The week of November 4 was marked by the resolution of the US election, in which the upper hand was once again secured by Donald Trump. He is now poised to be the second person after Grover Cleveland to serve as the US president in non-consecutive terms. Impact on the fixed-income market was relatively muted by less uncertainty going forward stemming from the fact that it is his second term and that prediction markets were giving him slightly higher odds of winning in the days preceding the election. On the same day when the confirmation from the US was received, the German coalition broke down following the withdrawal of the Liberals after Chancellor Scholz sacked Finance Minister Lindner, who is also chairing the liberal FDP. The following day, we heard from the FOMC and the BoE, who held their respective meetings and press conferences. Stay with us to find out how these events shaped the week and what the implications are going forward.
The first of the events that shaped the week, and the most significant one, was the US election on November 5. Around 3 am in Central, it became apparent that the president-elect would be Donald Trump. German Bund went 100 pips down in price mainly due to low liquidity and small trading volumes and then reversed losses during the day. Fixed income markets in the US had a modest reaction because it can be fairly accurately assessed how Mr Trump’s talk will translate into actual policies and how quickly that will happen. Equity and FX markets weren’t left unaffected, and EURUSD has weakened notably because of prospective tariff implementations and is now trading below 1,07. Equity markets in the US have skyrocketed past the previous all-time high and are only going up, while European ones are currently riding up a rollercoaster ride.
What was supposed to be a calm evening in Europe after the results of the US elections were known ended as the final day of the German governing coalition, which broke down after Liberals withdrew their support. Social Democrats and Greens will continue governing without a parliamentary majority for the time being, but snap elections are to be called at the beginning of next year, likely to take place in March or April.

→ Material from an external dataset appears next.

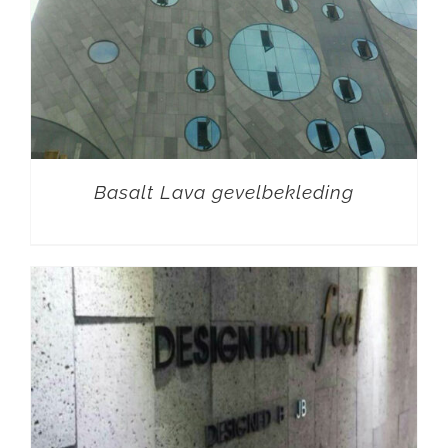
Basalt Lava gevelbekleding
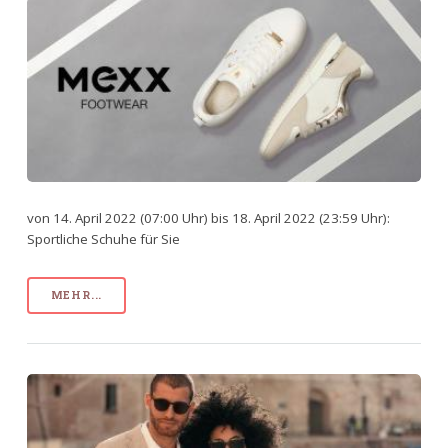
von 14. April 2022 (07:00 Uhr) bis 18. April 2022 (23:59 Uhr):
Sportliche Schuhe für Sie
MEHR...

On Thursday, November 7, the Bank of England’s Monetary Policy Committee decided to cut the Bank Rate by 25bps. It raised its growth and inflation forecasts for 2025 on the back of the new Budget delivered by the Chancellor of the Exchequer, Rachel Reeves. As a result, they now see a gradual approach to policy easing as appropriate, and risks are skewed towards a slower cutting process with fewer cuts. In the evening, the FOMC delivered a 25bps cut as well but provided limited forward guidance at the following presser. The US curve flattened as the tone of the meeting leaned hawkish, and chair Powell acknowledged that recent data have diminished downturn risks for the economy that led them to front-load some portion of the easing process and are now in no hurry to dial back to neutral. Although Powell accentuated that the election outcome won’t impact near-term policy, it is widely anticipated that the prospective changes to fiscal policy following the red sweep will lead the Fed to become more hawkish because of a higher neutral rate. The market is seconding that thought, pricing three more cuts by the end of 2025. Reporters were interested in hearing Powell’s thoughts on criticism received from Donald Trump and whether he would resign if asked to. He was adamant and confirmed that he was to finish his term no matter what.
Politics have shaped the week behind us, impacting the market’s short-term movement with multiple implications for the future, which are to be unearthed as time passes. They are likely to remain central for the motion of many asset classes in the following months because of changes that will be brought about by the return of Donald Trump to power. It is still too foggy to discern what the aftermath will be, but we should get more clarity in the next couple of months.